I know tons of people with similiar struggles and although we have an idea of what we all go through...no two people will ever suffer or survive the same. How can I tell people to understand, when I can't understand their pain of watching...wishing they could take it away, pray it away, or even fight for me. They are as deep in a pit of pain and confusion, as I am.
So I want to give a special shout out to caregivers, friends, and families of anyone living with unique colors in their rainbows. Let's open the dialogue so we can understand each other, and not hurt each other with words that neither one of us feels or understands to be insensitive at best. I love you all and would not be able to pursue my dreams, goals, and aspirations without you.
You are very much appreciated and I want you to know that my pursuit of happyness is a door that swings both ways. I want to give as much as I get...and will do better to try to keep the dialogue going and the interchange open. I will do better to explain things and answer any questions regarding my health and my musical journey. They both at this point in my life are one in the same.
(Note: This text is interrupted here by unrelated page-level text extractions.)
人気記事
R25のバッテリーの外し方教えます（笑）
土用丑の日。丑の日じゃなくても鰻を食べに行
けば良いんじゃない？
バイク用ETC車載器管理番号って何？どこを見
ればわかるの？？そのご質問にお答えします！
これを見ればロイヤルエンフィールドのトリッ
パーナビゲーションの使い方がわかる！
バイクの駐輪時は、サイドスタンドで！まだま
It is hard in itself to establish and thrive in the musical arena. It is also very difficult to have a productive and sucessful life. We all have challenges in life, and mine just happen to include many rare, misunderstood, chronic and terminal road blocks. I may have many colors in my rainbow, but like any storm, there is beauty on the other side! I see nothing but great things in the future for my musical journey, and my life journey. Things that I hope will not only add peace and longevity to my life...but also to yours.
Thanks for being in my world and feel free to share with anyone you think would enjoy!
I am The Soul Stringer....and I approve this message!